▸ Brief A:
Answer these questions using the hurricane season article, each answer on its own line with the matching mark:
(i) In which month did Nova Scotia see record-breaking cold temperatures?
(ii) What title does Matt Drover hold?
(iii) What number of storms did NOAA predict earlier this spring?
▸ Brief B:
Say whether each statement agrees with the hurricane season article, giving yes or no with the deciding words quoted from it:
(i) Jason Mew works at Environment and Climate Change Canada.
(ii) Nova Scotia had wildfires and flooding over the summer.
(iii) NOAA predicted an above-average number of storms.
▸ Brief C: Carry on the hurricane season article from the point where it stops.

▸ Reading passage:

# # #

What to expect this hurricane season and how to stay prepared

It’s been an eventful year for weather here in Nova Scotia. From the record-breaking cold temperatures in February, to the heartbreaking wildfires and flooding we experienced over the summer, we’ve faced challenging and extreme conditions.

So, as we kick off another fall hurricane season—one that we hope will be less eventful than last year’s—staying prepared is critical. We chatted with Bob Robichaud, Warning Preparedness Meteorologist with Environment and Climate Change Canada, Matt Drover, our Storm Lead and Senior Director for Energy Delivery, and Jason Mew, Incident Management Director at the Nova Scotia Emergency Management Office. They shared insights on what’s in the forecast for this season, along with some helpful tips for staying safe and storm ready.

Expect a stormy fall

Earlier this spring, the U.S. National Oceanic and Atmospheric Administration (NOAA) predicted an average number of storms—but Bob tells us about two competing factors at play that could influence our storm season.

# # #

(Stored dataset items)
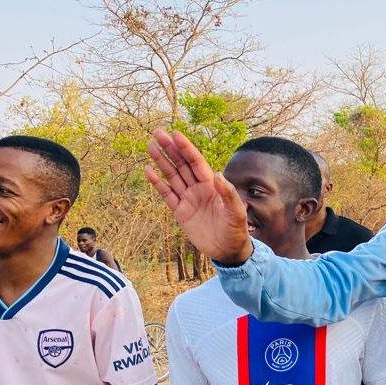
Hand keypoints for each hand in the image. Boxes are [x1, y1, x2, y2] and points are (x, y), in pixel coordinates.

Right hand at [144, 129, 252, 264]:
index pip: (196, 162)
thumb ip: (229, 194)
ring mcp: (188, 199)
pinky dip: (157, 183)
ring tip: (151, 145)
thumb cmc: (236, 230)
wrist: (228, 250)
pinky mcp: (180, 212)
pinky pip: (167, 194)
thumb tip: (218, 175)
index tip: (176, 134)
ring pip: (172, 176)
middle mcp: (199, 189)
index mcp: (212, 185)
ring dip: (162, 161)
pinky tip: (148, 170)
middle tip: (158, 132)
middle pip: (182, 165)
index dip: (186, 149)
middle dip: (171, 149)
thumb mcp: (237, 212)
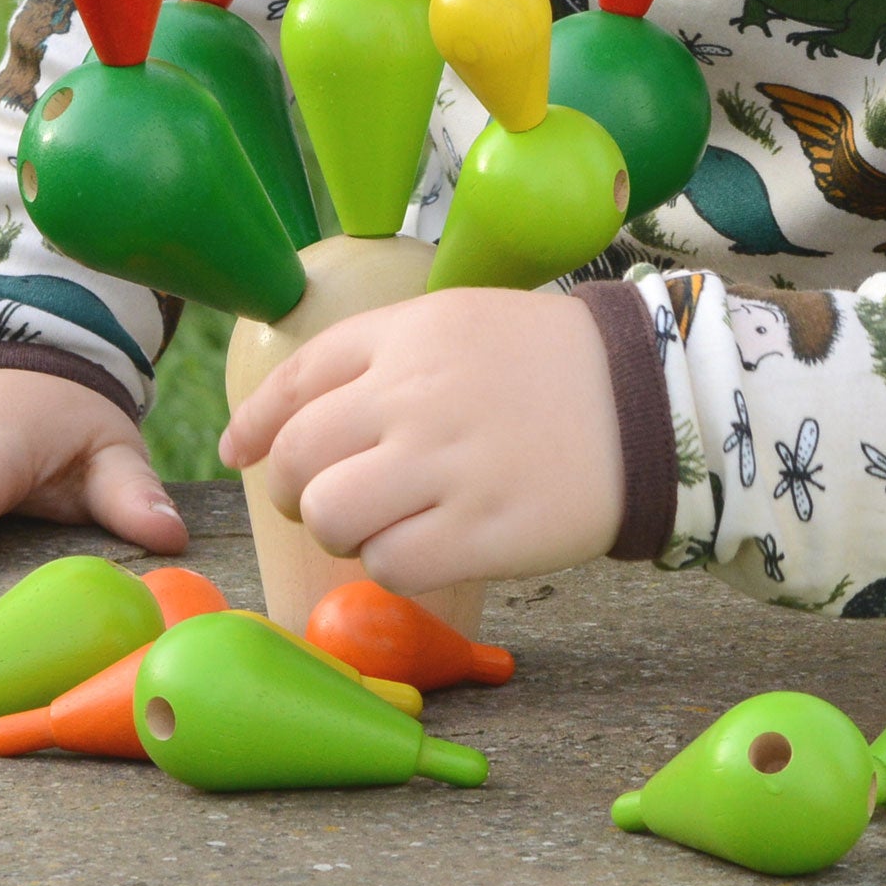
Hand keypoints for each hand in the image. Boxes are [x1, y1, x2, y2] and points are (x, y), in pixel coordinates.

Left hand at [218, 288, 624, 593]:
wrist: (646, 396)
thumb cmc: (547, 362)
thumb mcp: (457, 321)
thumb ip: (376, 354)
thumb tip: (283, 416)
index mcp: (405, 336)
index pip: (296, 381)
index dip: (255, 423)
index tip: (239, 450)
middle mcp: (414, 395)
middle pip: (300, 458)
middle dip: (295, 489)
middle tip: (326, 499)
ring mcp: (446, 464)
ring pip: (332, 516)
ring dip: (341, 530)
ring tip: (379, 524)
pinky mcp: (481, 529)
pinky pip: (391, 564)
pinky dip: (393, 564)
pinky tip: (425, 546)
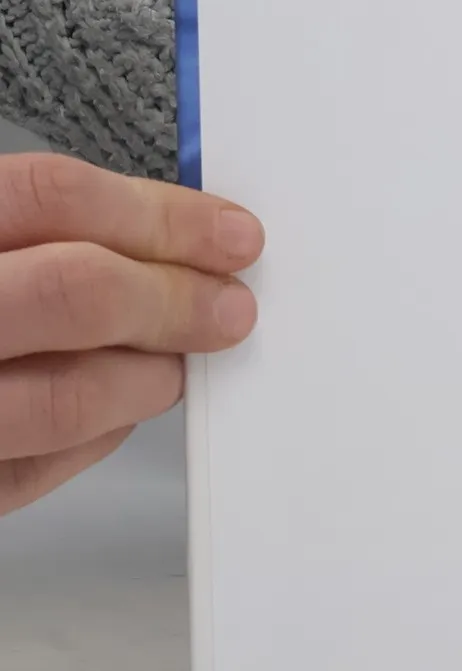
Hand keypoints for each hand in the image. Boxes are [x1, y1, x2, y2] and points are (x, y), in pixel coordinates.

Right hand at [0, 154, 262, 517]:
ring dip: (144, 378)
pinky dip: (91, 439)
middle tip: (229, 308)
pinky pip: (26, 473)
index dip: (160, 214)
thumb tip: (161, 233)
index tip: (232, 233)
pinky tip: (113, 413)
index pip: (50, 197)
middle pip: (73, 291)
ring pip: (61, 396)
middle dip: (175, 300)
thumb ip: (19, 229)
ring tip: (175, 364)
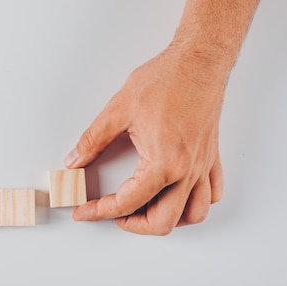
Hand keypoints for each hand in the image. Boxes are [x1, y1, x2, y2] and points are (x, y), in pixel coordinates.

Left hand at [64, 46, 227, 234]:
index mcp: (163, 164)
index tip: (84, 211)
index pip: (128, 202)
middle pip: (163, 221)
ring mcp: (202, 166)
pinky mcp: (211, 156)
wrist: (200, 60)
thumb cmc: (167, 80)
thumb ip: (93, 139)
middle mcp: (187, 171)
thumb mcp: (118, 109)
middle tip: (111, 214)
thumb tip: (75, 160)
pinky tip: (177, 195)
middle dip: (133, 225)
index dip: (100, 211)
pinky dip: (194, 204)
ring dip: (167, 219)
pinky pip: (212, 194)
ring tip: (143, 210)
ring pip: (193, 214)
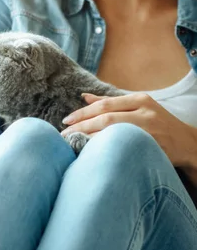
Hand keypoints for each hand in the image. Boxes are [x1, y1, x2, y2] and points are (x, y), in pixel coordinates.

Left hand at [61, 93, 196, 166]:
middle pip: (105, 117)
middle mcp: (145, 111)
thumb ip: (112, 103)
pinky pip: (121, 146)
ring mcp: (149, 129)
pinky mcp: (151, 146)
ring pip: (112, 131)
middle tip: (64, 135)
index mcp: (140, 99)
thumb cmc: (158, 124)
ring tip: (71, 143)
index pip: (104, 105)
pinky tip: (89, 152)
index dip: (82, 113)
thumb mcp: (138, 107)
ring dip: (88, 138)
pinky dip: (103, 148)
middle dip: (81, 126)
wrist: (188, 143)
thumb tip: (84, 96)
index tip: (66, 121)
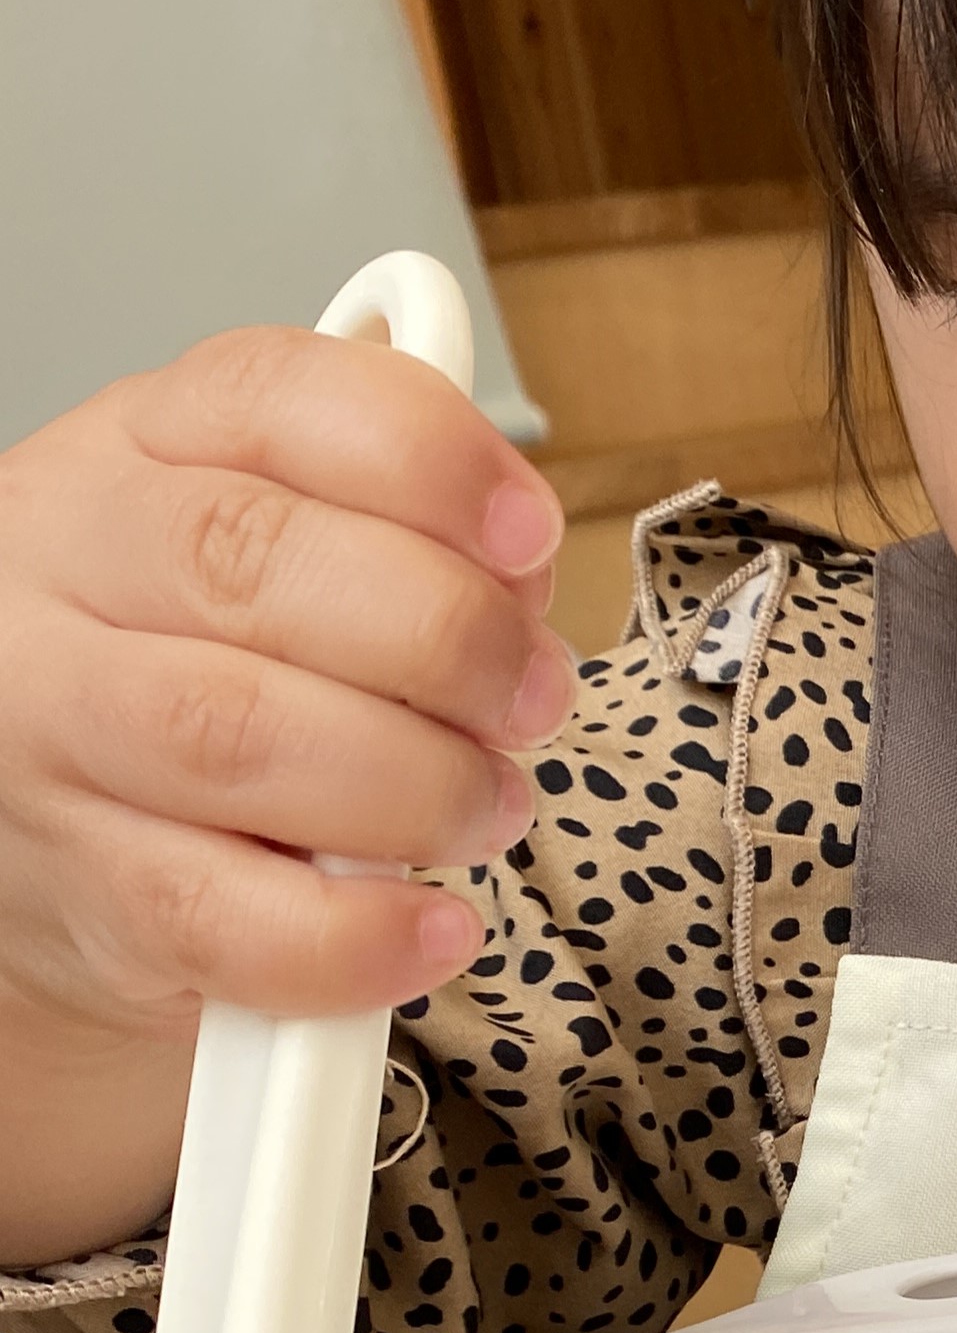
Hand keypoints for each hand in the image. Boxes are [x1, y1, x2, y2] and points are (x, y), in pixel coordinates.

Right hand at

# # #

▸ Task output A:
(i) February
(ii) Storm Lead and Senior Director for Energy Delivery
(iii) An average number of storms

▸ Task output B:
(i) No: "Jason Mew, Incident Management Director at the Nova Scotia Emergency Management Office"
(ii) Yes: "the heartbreaking wildfires and flooding we experienced over the summer"
(iii) No: "predicted an average number of storms"

▸ Task output C:
“This summer we’ve seen our water warm up significantly—and that typically brings stronger, more frequent storms”, he says. “On the flip side, this year we also have El Niño, which tends to put a cap on the number of storms we experience.”

NOAA’s update for our 2023 outlook calls for 14 to 21 named storms, including six to 11 hurricanes and two to five major hurricanes in the Atlantic. And while these numbers might sound daunting, Bob explains that typically about 35 to 40 per cent of the storms that form in the Atlantic find their way into the Canadian Hurricane Centre’s response zone.

“The percentage of storms that make it to Nova Scotia vary from year to year, but it only takes one major storm to make an impact—just look at Hurricane Fiona.”

Reflecting on Fiona: how we approach major storms

Fiona was a storm for the history books—both in size and impact. Matt, our storm lead, explains that it called for a storm response that was historic, too.

“During Fiona we had over 1,500 people working in the field, including more than 1000 out-of-province powerline technicians and more than 200 forestry workers”, he says. “We take an all-hands-on-deck approach to any major storm response—our crews and contractors are incredibly dedicated to our customers, no matter the time of year. If there is a storm and our customers are without power, they’re out there working safely to make sure the lights come back on as quickly as possible.”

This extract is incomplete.